Auner Quartett

Mein Musikleben · Chapitre 8 sur 14

Chapitre VII – Hollande

Hollande


Les années de guerre chez sa sœur aux Pays-Bas : plus de faim, mais le froid. Concerts avec l’Orchestre du Concertgebouw, récitals de sonates, tournées pour gagner sa vie. Une rencontre avec Rabindranath Tagore et un cercle d’êtres discrets changent son regard sur la vie.

En Hollande, nous ne souffrîmes plus de la faim, mais nous eûmes certainement froid. La plupart des familles, avec leurs grandes maisons et villas, vivaient principalement dans la salle de bains ou la chambre des enfants pour économiser le chauffage. La sœur de ma mère avait aussi épousé un Hollandais, ancien rédacteur en chef du célèbre Handelsblad, et ils vivaient avec leur nombreuse famille (11 enfants) près de chez nous. Le fils aîné, Charles Boissevain, était un grand amateur d’arts et un ami proche de Gustav Mahler et de Willem Mengelberg. Nous devînmes amis, et j’eus plus tard souvent l’occasion de le rencontrer.

Sans son intervention – car ce n’était pas la coutume en Hollande – j’eus deux fois l’occasion, pendant ces années, de me produire avec l’Orchestre du Concertgebouw à Amsterdam. La première fois je jouai la Symphonie espagnole, avec laquelle j’eus à nouveau un grand succès, et la seconde fois la Fantaisie écossaise. Je donnai aussi un certain nombre de récitals de sonates avec une excellente pianiste, Jeanette Valen. Comme aucun argent ne pouvait être envoyé d’Autriche, je dus gagner ma vie, et je voyageai donc à travers le pays pour me produire, pendant que Teta s’occupait des enfants. Comme les conditions à Vienne étaient encore très mauvaises en 1919 et que nous n’avions pas d’appartement, nous dûmes être patients et rester en Hollande plus longtemps.

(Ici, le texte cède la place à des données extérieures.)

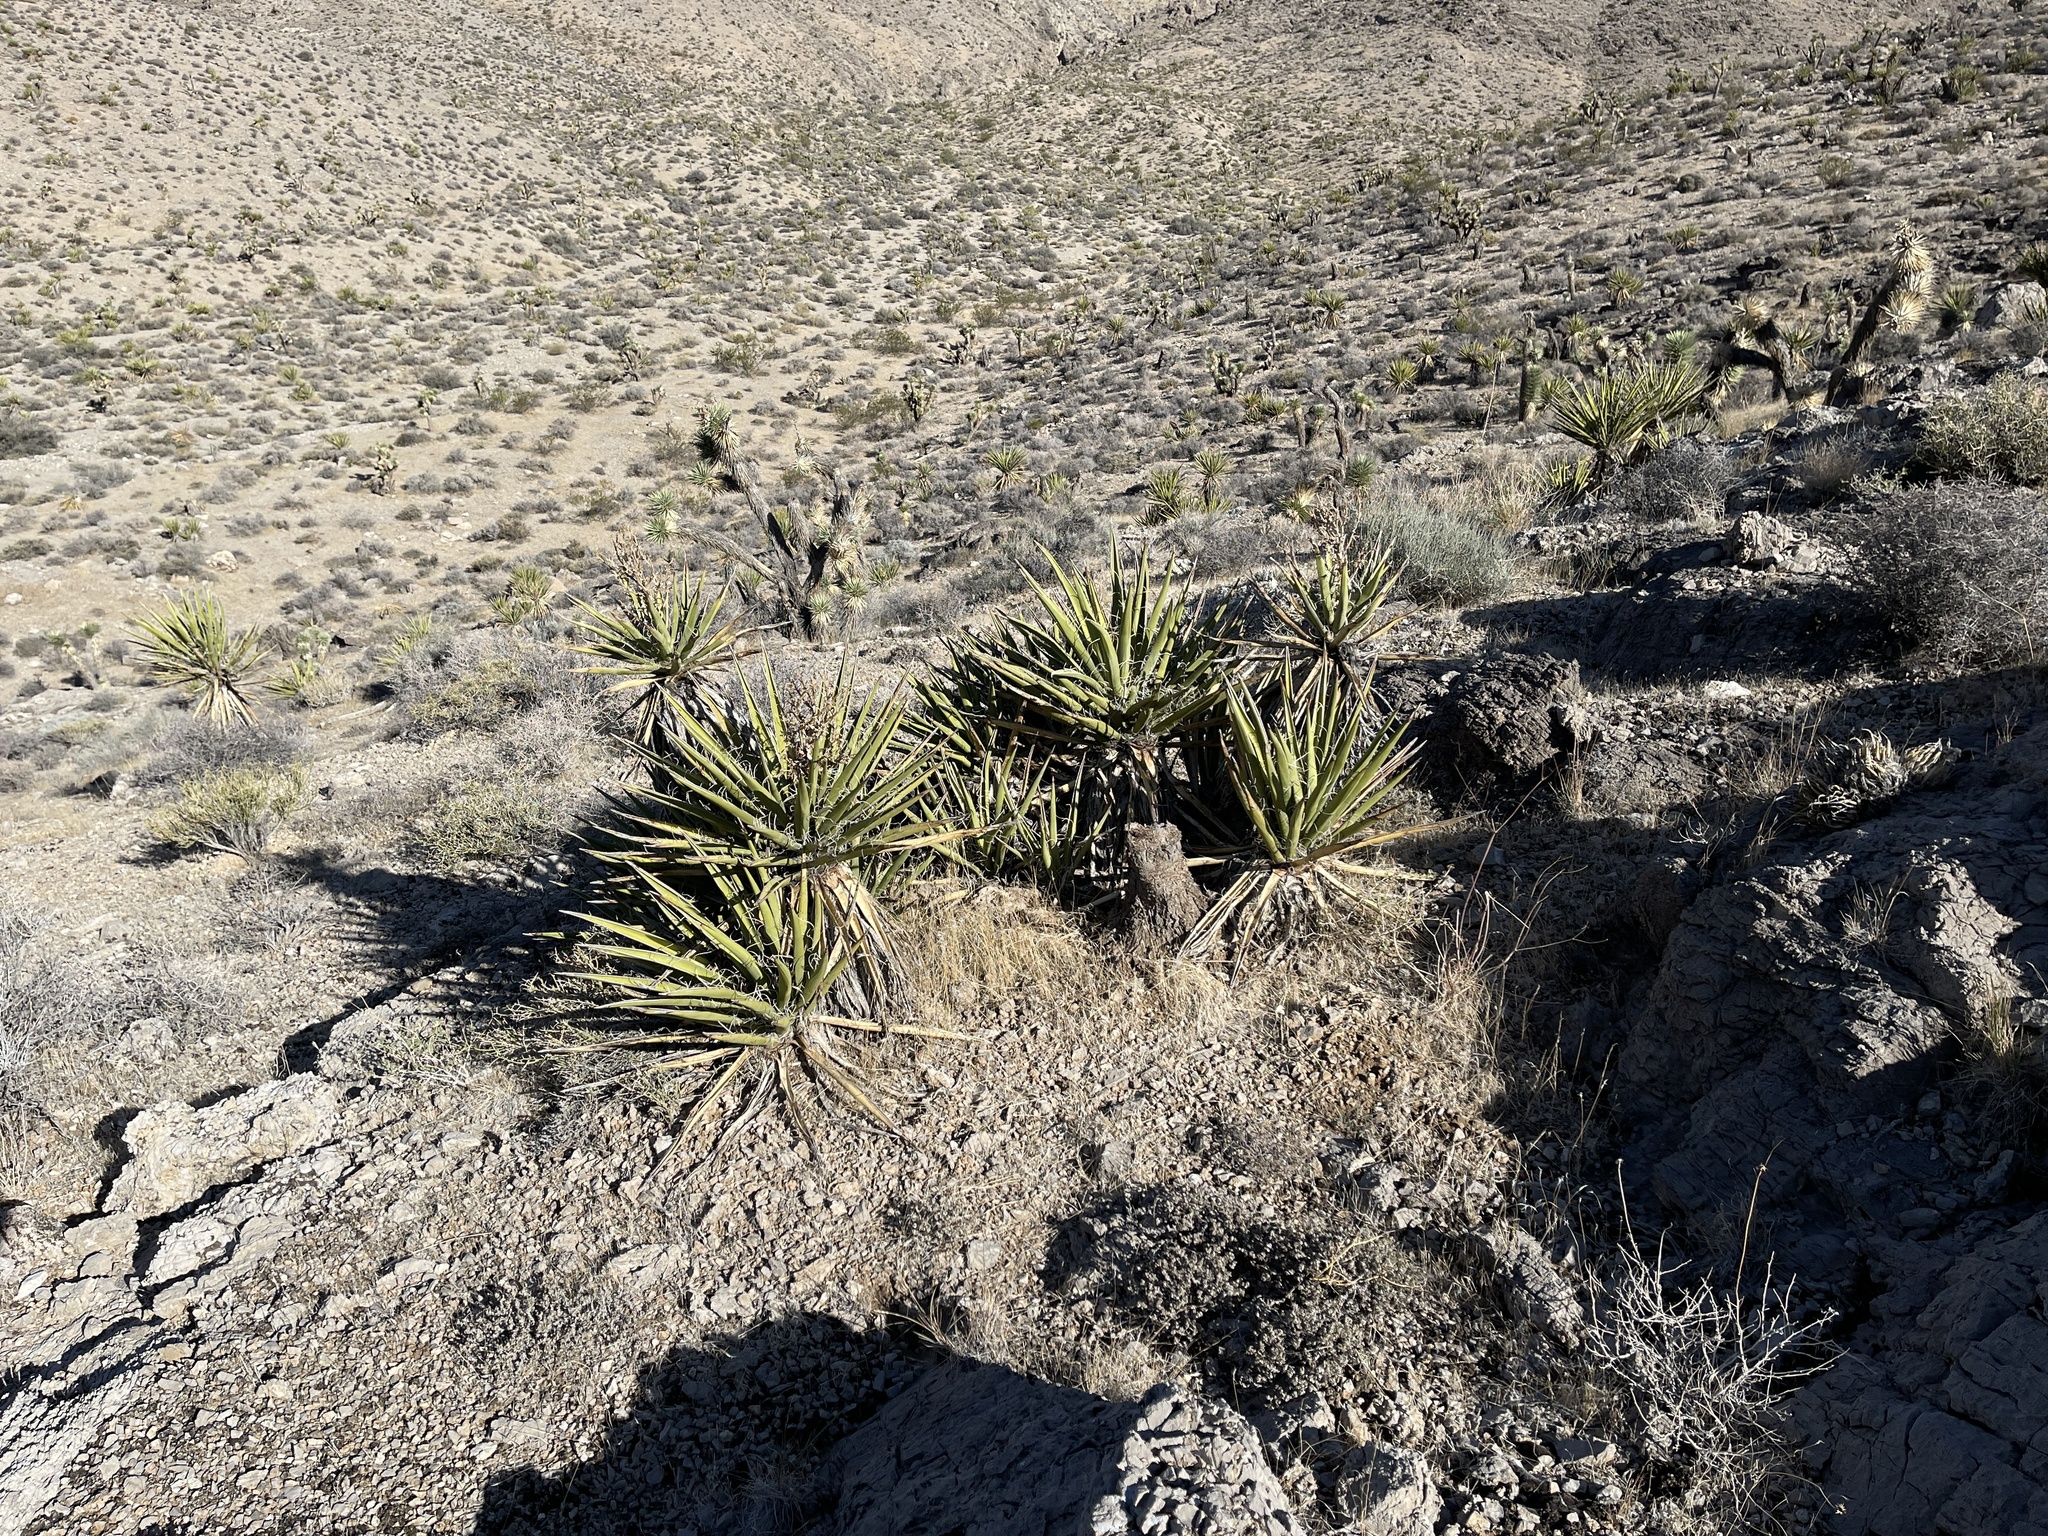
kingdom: Plantae
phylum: Tracheophyta
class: Liliopsida
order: Asparagales
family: Asparagaceae
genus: Yucca
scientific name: Yucca schidigera
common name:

Le lecteur de ces souvenirs demandera : « Où donc réside la fatalité de ces années ? »\

Je suis arrivée en Hollande dans une profonde dépression. Je ne pouvais imaginer que la vie puisse un jour redevenir digne d’être vécue. Puis je pris conscience d’un groupe de personnes qui abordaient la vie d’une manière totalement différente, et auprès desquelles j’appris beaucoup de choses qui me permirent de faire face à mon destin avec un regard neuf. Ils n’étaient pas tous célèbres ; ils ne recherchaient ni le succès ni les honneurs, mais c’étaient de grands êtres humains, s’élevant bien au‑dessus de l’humanité moyenne, et consacrant silencieusement leur vie au bien‑être de l’humanité.

Par ma cousine Mary van Eeghen, j’appris aussi à connaître Rabindranath Tagore, qui vécut plusieurs mois dans sa belle propriété au bord du lac de Zurich. Ma cousine donna plus tard cette propriété à une organisation qui y construisit une école Montessori, une église, des salles de conférence, etc. Une soirée avec Tagore reste vivace dans ma mémoire. Je jouai du Bach et du Beethoven pour lui – mais la musique ne plut pas à ses oreilles indiennes – et il chanta ensuite ses propres chansons.

En résumé, je dirais que j’ai changé toute ma vision de la vie, et que dès lors je vis le monde avec des yeux joyeux.

À l’automne 1920, nous retournâmes, avec Teta et les enfants, à Vienne.

Extrait de « Mein Musikleben » de Mary Dickenson-Auner, 3 octobre 1963. Le texte suit le manuscrit ; la numérotation des chapitres est celle de l’original.